Having now heard the surprisingly limp output of the predictably monikered IV, I doubt very much if they’ll continue to tour with similarly noisome company. Gone is the fantastically unhinged, disembodied element of Dallas Taylor’s howl and gone are the wild, rabble-rousing guitar leads. Also gone are the fun touches hidden within both II and III, leaving behind a joylessly bland, rock-by-numbers imprint. It’s fair to say the rigours of the aforementioned kinds of tours has meant that, since III, they have had a bit of a personnel transplant so maybe it’s not so surprising after all. So radical are the changes that only lead vocalist Taylor and guitarist Chad Huff (who only joined, himself, right before they recorded 2009′s III) remain in position.
The songs still swing with that indicatively Southern, swampy, blues rock swing that so marks the band out. However, they are now top-loaded with pop hooks, emotionless repetition, harmonies and unsettlingly weak melodies. Tracks like “Faith Healer (Bring Me Down)” and “Open Your Eyes” drift past on the air like wet farts; instead of being punchy, addictive pop, this is the kind of ineffectual mainstream twaddle that invites a quick switch of stations. I’m all for a good, well-written, hook-laden pop song so, by all means, bring your music to the masses if it has something new to say but please don’t water it down until so-little flavor remains.

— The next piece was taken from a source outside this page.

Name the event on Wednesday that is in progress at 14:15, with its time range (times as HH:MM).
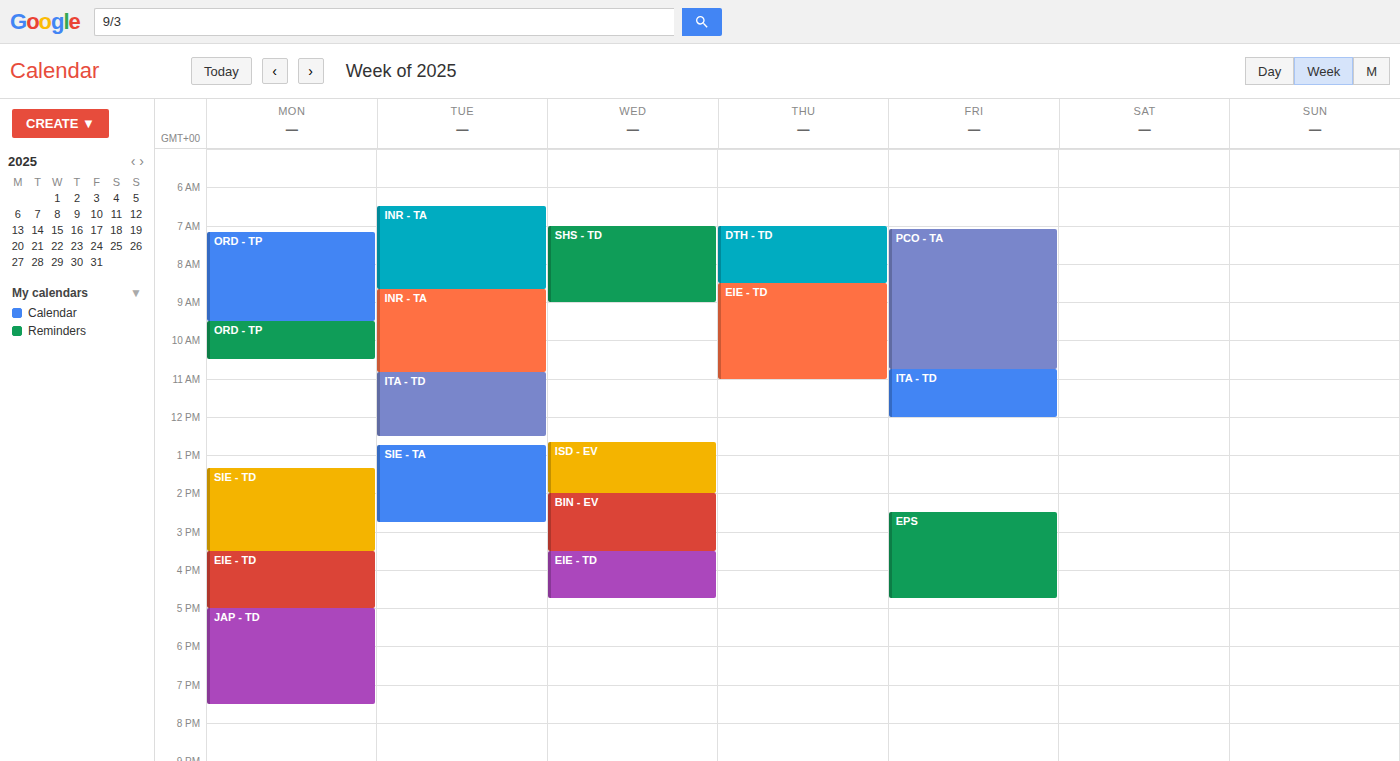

There are moments of hope amongst all this doom and gloom. Opener “In Dead We Dream” reminds us what the band are capable of when they ramp it back up, “Cat’s Walk” pares down the mix to inject an unexpectedly punkish kick, “Drought Of ’85″, though dreadfully repetitious, allows you a moment to revel in the track’s change to acoustic and steel guitars, and “Killing Me Slow” has a crafty, black-key riff, pre-chorus, that duck-walks effectively into a fat-ass groove. Of course the bass is still reassuringly deep and strong and the album pacing is still pretty much spot on. Past that, it’s hard to find anything of merit. Slow-numbers “Come For You” and “Taking On Water” speak, unforgivably, from somewhere other than the heart and “Fate Games” and “Never Enough”, at under four minutes, offer nothing but filler. Considering the fresh personnel, I just don’t see how this can be. Listening closely, I get this strong feeling about IV that suggests, for whatever reason, this is now just a band going through the motions.
Poppier than ever and, despite their protestations to the opposite, preachier than ever (the less said about “Faith Healer” and “Off To The Laughing Place” the better), IV is the sound of Ma Bakers’ boys attempting to grow up. Sadly, they also appear to be growing out. Following the path most-trodden may lead to a pot of gold but on this evidence, as karma dictates, there will be no fans there to greet them when they claim their prize.